*** Provided data ***

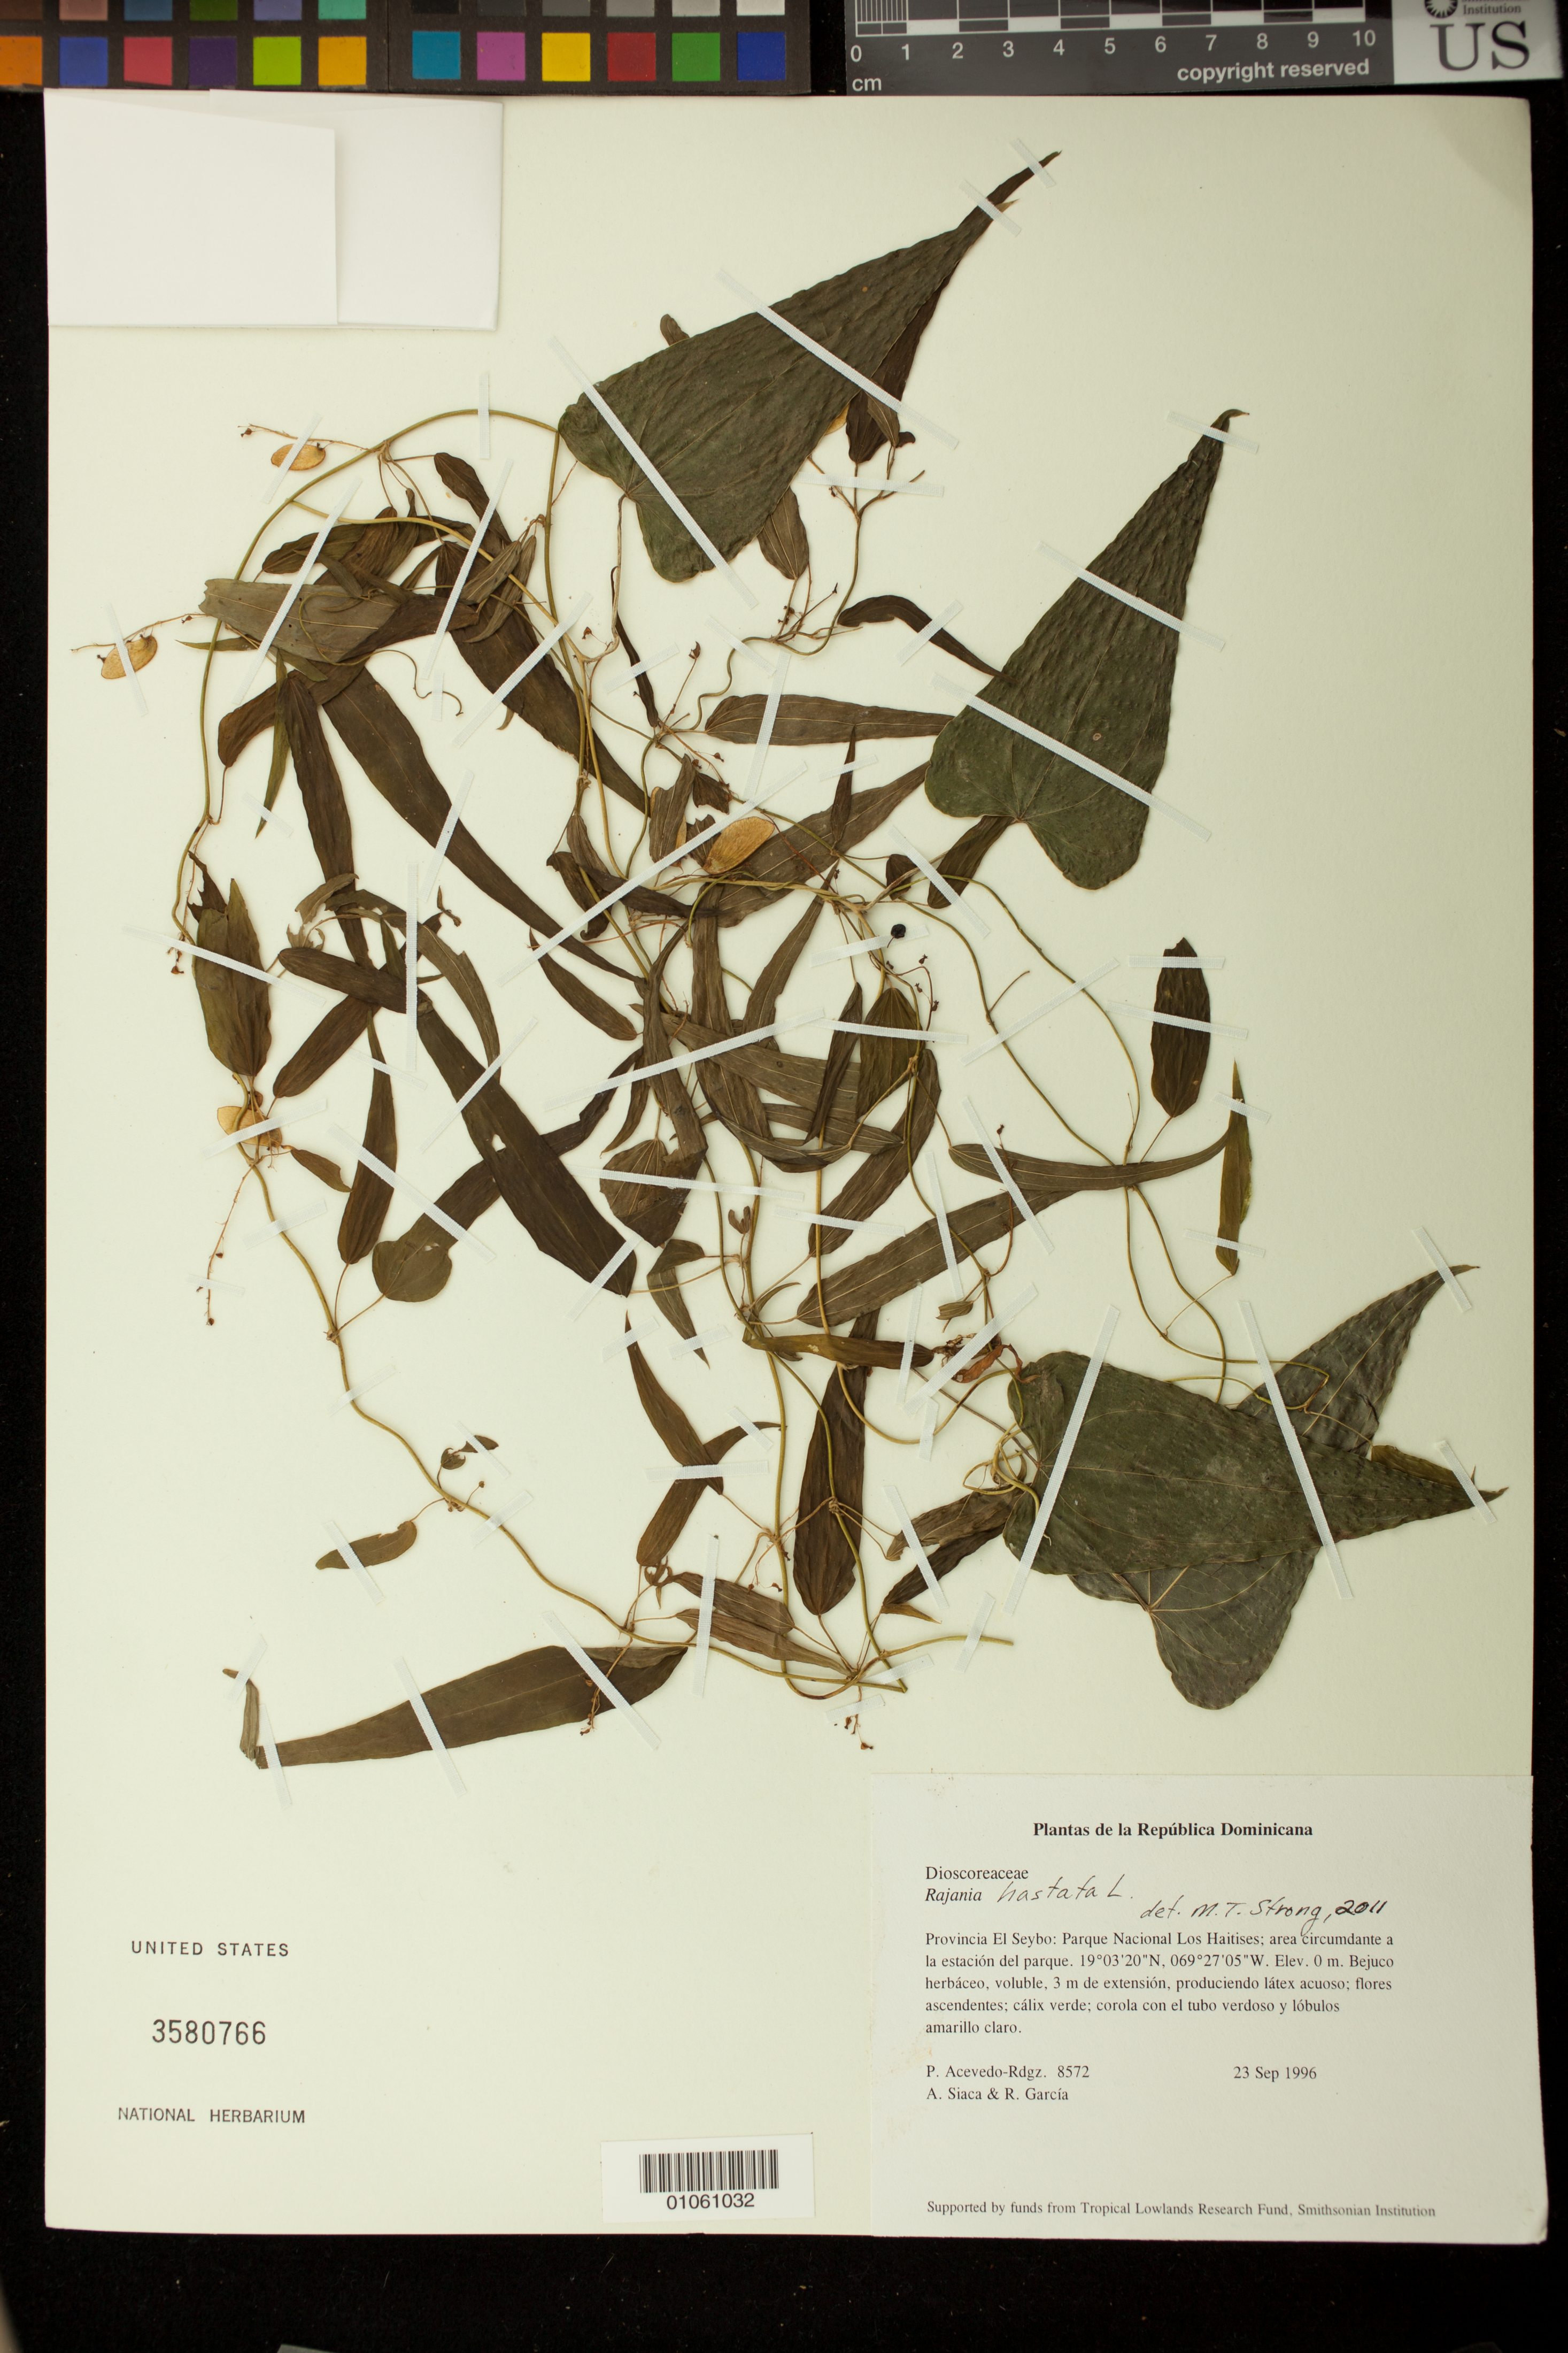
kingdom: Plantae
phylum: Tracheophyta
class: Liliopsida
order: Dioscoreales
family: Dioscoreaceae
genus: Dioscorea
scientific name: Dioscorea alainii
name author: Raz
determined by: Strong, M. T., (US), Smithsonian Institution - National Museum of Natural History (UNITED STATES)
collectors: P. Acevedo-Rodr., A. Siaca & R. G. García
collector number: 8572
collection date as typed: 23 Sep 1996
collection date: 1996-09-23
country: Dominican Republic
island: Hispaniola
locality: Provincia El Seibo: Parque Nacional Los Haitises; area circumdante a la estación del parque.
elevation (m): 0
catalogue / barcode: US 3580766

***

### Task description
How many lines in the records above contain the string "date", matching case exactly? Tally them and reply with only the number.

### Response to this task
2